Happy Mothers Day to all who are dreaming and hoping to become a mother in the future xxxx

Oh what a weekend!

Well this weekend was the lowest I have had in quite a while. Sorry if I go off on a tangent but hopefully it will make me feel a load better.

Friday

I went to school to conduct a bit of supply teaching and all went ok. Straight after, I went straight to town to get a new outfit for Saturday, this, as you can see from my previous blog about trying on clothes, did not go too well at all! In the evening we went for tea to a local pub for Ste’s 30th birthday and I still felt down about the event throughout the day. I had my food (which I felt guilty about, as I shouldn’t have had it being on the plan I am on but decided to as it was for a special occasion) and I began to feel ok.  After I finished, I went into the loo, took a glance into the mirror and saw my awful face…… the blackest bags I have EVER had under my eyes and I looked paler than I usually do!  I instantly thought about the need to cut down on the amount of stuff I am doing.  This got me feeling even worse and was quiet for the rest of the evening really.

I took my hubby and Ste out as they were continuing  the celebration at another pub and I went back to my sister in laws (Susan’s) house, where I was there until 11.30.  I went home and went straight to bed as I was in work on Saturday.  I woke myself up at 2.30am panicking as Steven wasn’t there and I forgot that he was out.  This was the start of a broken night’s sleep.

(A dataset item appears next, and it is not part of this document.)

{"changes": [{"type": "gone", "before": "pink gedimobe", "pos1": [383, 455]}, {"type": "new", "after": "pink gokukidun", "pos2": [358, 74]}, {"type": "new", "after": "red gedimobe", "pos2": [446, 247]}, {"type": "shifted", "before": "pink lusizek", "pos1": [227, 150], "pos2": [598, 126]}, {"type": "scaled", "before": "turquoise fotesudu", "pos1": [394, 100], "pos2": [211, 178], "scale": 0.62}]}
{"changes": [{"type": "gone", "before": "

I got up in the morning and went straight to work, feeling like a bag of crap!

Saturday

I was working until 2.30 today and I was there from 9-12.30 on my own so I got through the work I needed.  I was quieter than and not as cheery as I usually am and a few people noticed this.  The lack of sleep and feeling down on Friday stayed with me.  I decided to go for ‘round 2’ of trying clothes on and it took me a while to find something.  I went home and began to get ready for Manchester.  I still looked like crap and the makeup didn’t seem to make me look any different either.

We finally got to Manchester and I decided that I wasn’t going to drink as I seem to become really ill when I do drink.  We wasn’t there long and everyone got the train back to Newton where the night continued.  I went straight home to get my car and met back up with everyone.  I was out until 2am where I was taking everyone home.  I finally got to bed with work on Sunday being close in sight.

Sunday

I got up and went straight to work, today I was on my own all day and thankfully I was busy.  I was down again due to the lack of sleep over the weekend and how rough I looked.  Chats with some of the HMV lads got my spirits up and I continued my day as normal.

As we all know it was Mothers Day too and this was hard for me.  Another year without a child or being pregnant didn’t go down too well with my thoughts.  Never the less I wished all my special friends and family with children and who were/are expecting a ‘Happy Mothers Day’.  It was nice to see that they had a lovely day.  Some people on Facebook and Twitter said that they didn’t have a good day due to some silly reasons, no matter what, if you have a child, Mothers Day would always be special in my eyes.

I got home and did the ‘Mum’ run with the hubby and finally got home and went to bed.

Upon reflection, I think that I should put this weekend behind me and look forward to the future, stay positive and remember that my family and friends are there to support me and always will be.

A big thank you for all the comments, likes and chats I have had over the weekend too.  It’s nice to hear and see that there are so many of you who are enjoying my blog and following it.